As of March 25, 2016, Darden Restaurants (DRI) was trading at $65.80. The share price may have already priced in the estimates that we’ve discussed in the earlier articles. In this article, we’ll look at analysts’ recommendations and estimated price targets over the next 12 months
Currently, analysts are expecting Darden, which forms 0.27% of the iShares US Consumer Services ETF (IYC), to reach $70.70 over the next 12 months, which would represent a return of 7.5%. The announcement of higher same-store sales growth and EPS guidance for 3Q16 by Darden’s management have prompted analysts to revise their estimates upward from $68.20 to $70.70.
On the higher side, Jeffrey A. Bernstein of Barclays has estimated that it could reach $81. On the lower side, Karen Holthouse of Goldman Sachs has estimated that it could reach $63.
Among Darden’s peers, Texas Roadhouse (TXRH) has a return potential of 1% over the next 12 months.
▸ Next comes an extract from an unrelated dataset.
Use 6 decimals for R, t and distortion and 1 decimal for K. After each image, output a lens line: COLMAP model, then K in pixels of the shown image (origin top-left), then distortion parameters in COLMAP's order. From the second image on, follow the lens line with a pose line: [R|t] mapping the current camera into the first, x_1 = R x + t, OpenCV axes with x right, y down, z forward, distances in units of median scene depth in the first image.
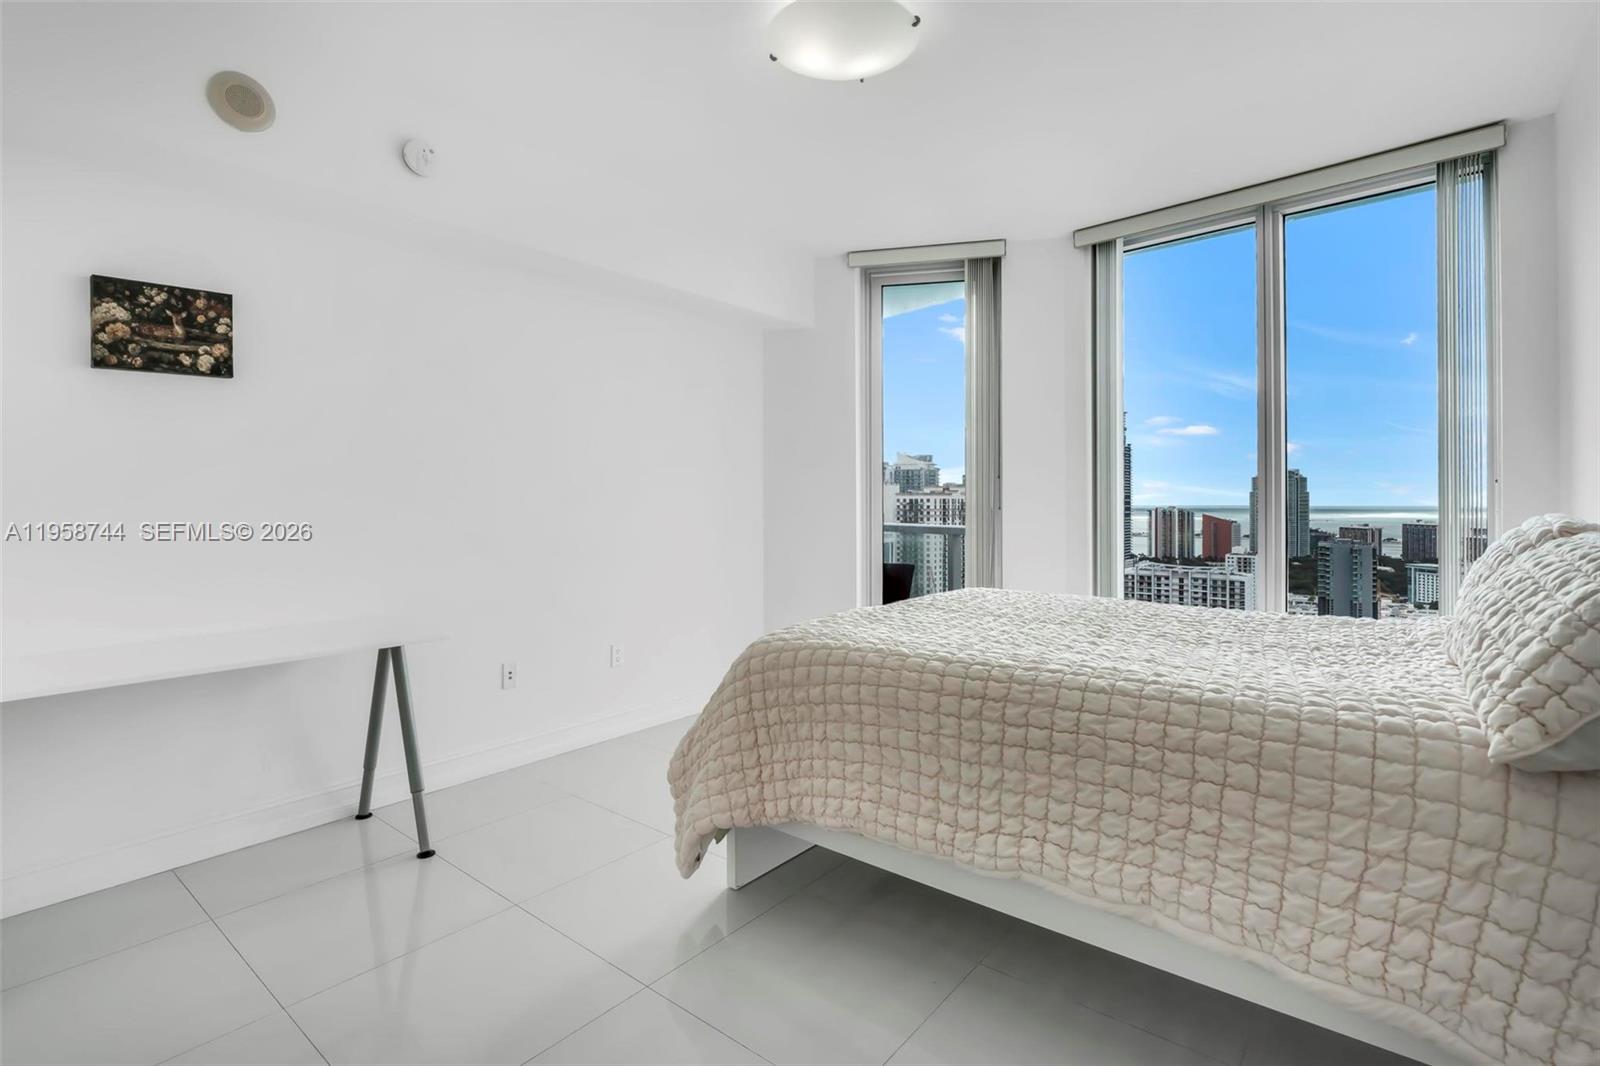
lens RADIAL K [[767.9, 0, 807.3], [0, 767.9, 496.5], [0, 0, 1]] dist [-0.018119, 0.000363]
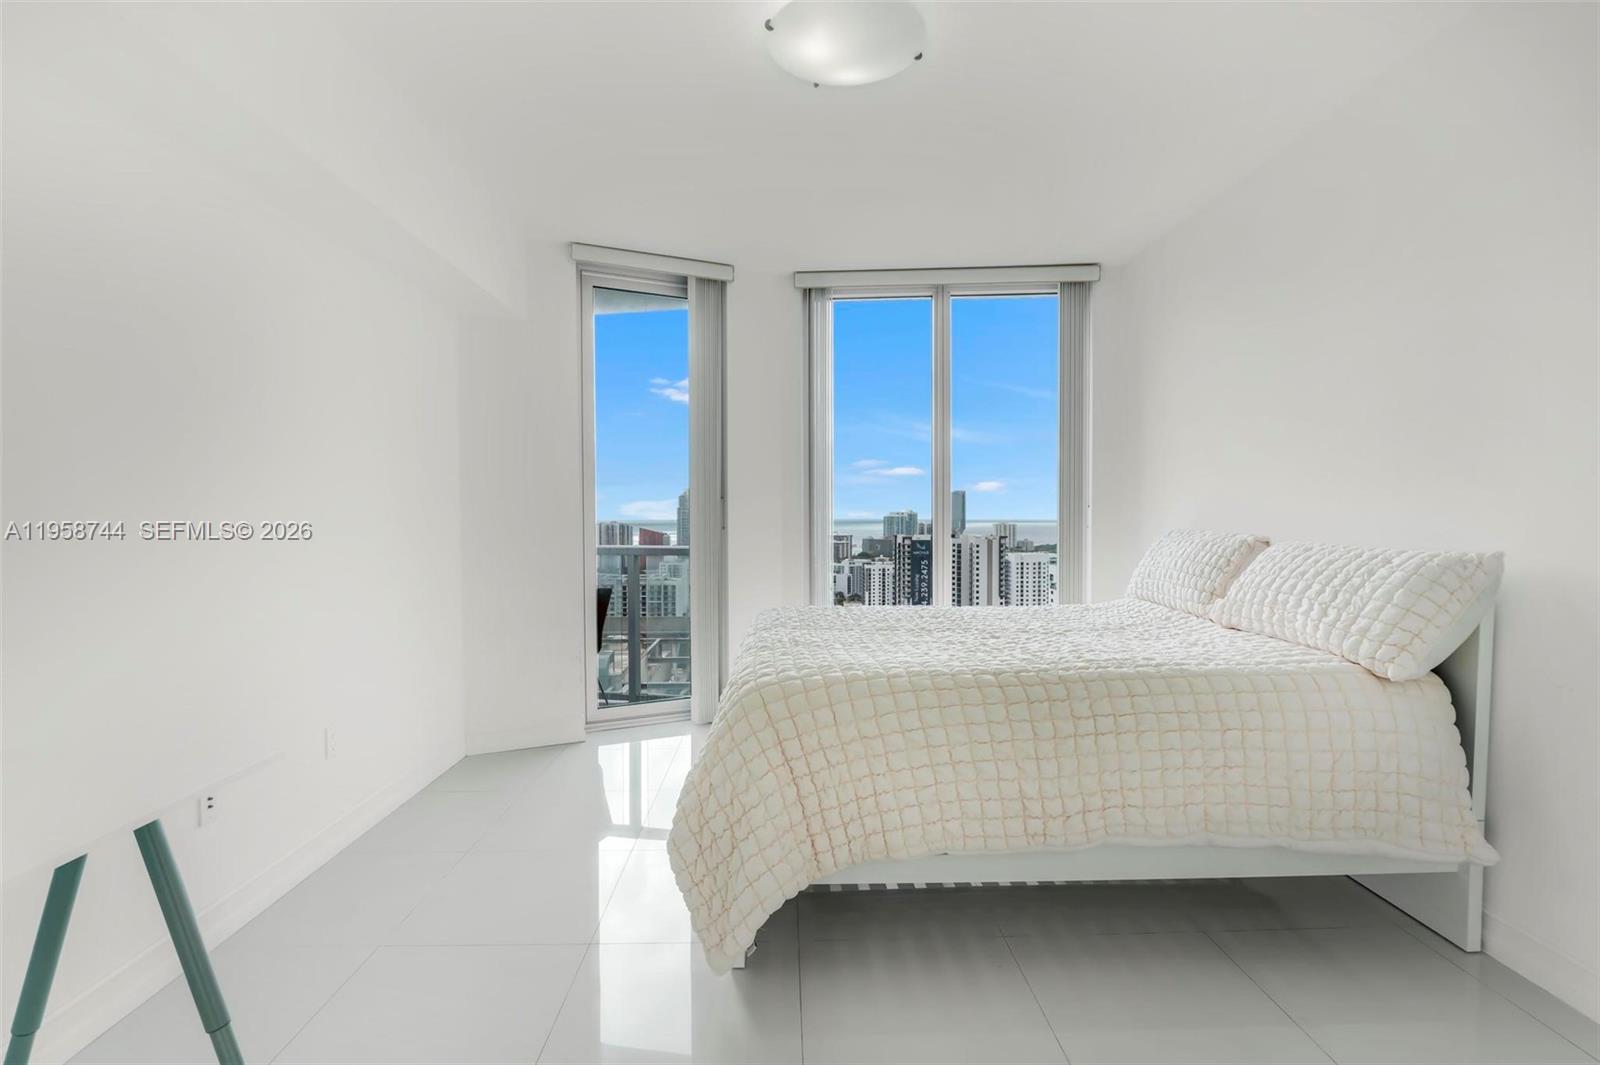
lens RADIAL K [[750.5, 0, 811.9], [0, 750.5, 531.3], [0, 0, 1]] dist [-0.020807, 0.000171]
pose [[0.759095, -0.017169, 0.650753, -0.316109], [0.000281, 0.999661, 0.026047, -0.006594], [-0.650980, -0.019589, 0.758842, 0.164653]]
Bloomin’ Brands (BLMN) and Brinker International (EAT) are expected to return 23.1% and 19.7%, respectively.
According to a Bloomberg consensus, of the 29 analysts surveyed, 41.4% have “buy” recommendations for DRI, 51.7% have “hold” recommendations, and 6.9% have “sell” recommendations. As the analysts raise their target price for the next 12 months, the share price of the stock may also increase, and vice versa.
A share price that is lower than the target price doesn’t mean an automatic buy. Before investing, you should carefully analyze the various metrics we’ve covered in this series.